I didn’t realize until the end of the hour that the four boys sitting across the table from me were all juvenile offenders who had been given the afternoon off to attend a small anti-violence community meeting at the Stetson Branch Library on Dixwell Avenue. None of them could have been older than 13; all four spoke with a combination of bravado and shyness common to any group of children faced with a room full of adults. They talked about sports, and arts and crafts and puzzles, and getting into fights. And then the facilitator asked the boys how they felt about asking the police for help.

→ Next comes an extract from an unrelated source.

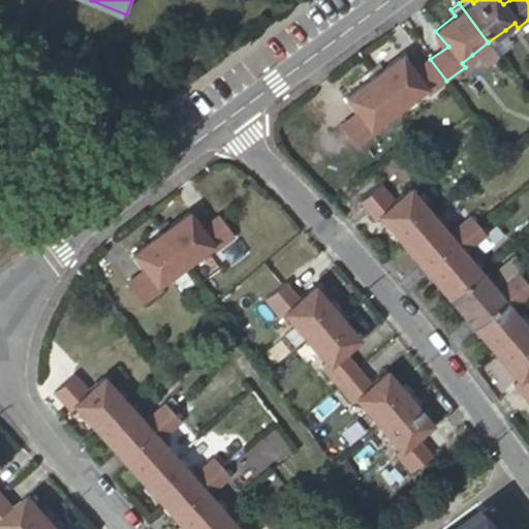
[(488,42),(496,54),(514,40),(505,30),(488,42)]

The response was immediate and unequivocal. The first boy to speak explained that he would never go to a cop because “when they arrested me, they put pepper spray in my eyes for no reason.” The next two boys said that “I just don’t believe cops,” and “I just don’t like cops … ’cause they’re mean.” I struggle to imagine any situation in which the police would find themselves required to use pepper spray to restrain a 12-year-old. But it is easy to understand why a 12-year-old, no matter how much he regretted his actions, would hate the police forever for pepper-spraying him.
That’s bad news for everyone who is concerned about violence and the future of New Haven. It’s true that crime has fallen sharply since the inception of community policing programs in New Haven in 1990. Even with this decline, the New Haven Police still face enormous challenges, as do most urban patrols; on the night that the Board of Aldermen visited police headquarters in January, the department had to deal with a gun shop robbery and a rash of suspicious fires. But in the long term, the biggest obstacle to a successful fight against crime is probably still trust.

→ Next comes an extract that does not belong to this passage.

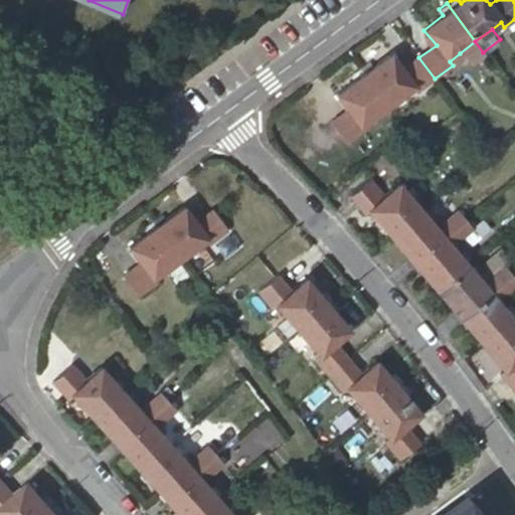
[(468,63),(483,52),(475,41),(460,53),(468,63)]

New Haven’s entire policing program is designed to eliminate that lack of trust. Throughout the years, the New Haven police have instituted countless community-building programs aimed at getting drugs and guns off the streets and creating stronger relationships between police and neighborhoods. The city is divided into 10 districts, each with its own substation and district manager whose pager number is prominently displayed on the Police Department Web site. But it’s impossible to tell how many New Haven residents actually have those pager numbers, and how many would actually call them.
In neighborhoods like Dixwell, calling the police may seem like a waste of time. When drug dealers adjust their schedules to avoid police patrols, and speeding monitors can’t stop dangerous crashes, one of the boys said that the only way to keep his neighborhood safe would be to “post army men around the houses.” New Haven residents worry that the police don’t take them seriously, especially on streets where block watches have fallen apart. Calling the police may be risky when the target of the call is one’s own neighbors. And there is the sense, strongly expressed by some of the adults at the Stetson Library meeting, that the police sometimes do more harm than good; they see the police as people who lock up former offenders who carry guns because they have no other means of protecting themselves and use pepper spray on children.
This break between the police and the community badly needs to be repaired. Most cops, and certainly all those who I’ve met during my time in New Haven, are good people who are deeply committed to making their city a safer place. Most people want drug-dealing, speeding and shootings to end in their neighborhoods for good. I don’t have the answers, but there must be some way of restarting these conversations, of convincing community members and the police to make commitments to each other again. The police need to know that the community will come to them and not let criminal activity continue out of fear or mistrust, and the community needs to feel that the police take them and their concerns seriously. If that commitment cannot be made, it will come at a terrible cost to New Haven’s most vulnerable and valuable citizens: its children. The price that we all pay as a result, in diminished trust, increased crime and loss of innocence is simply too high to bear.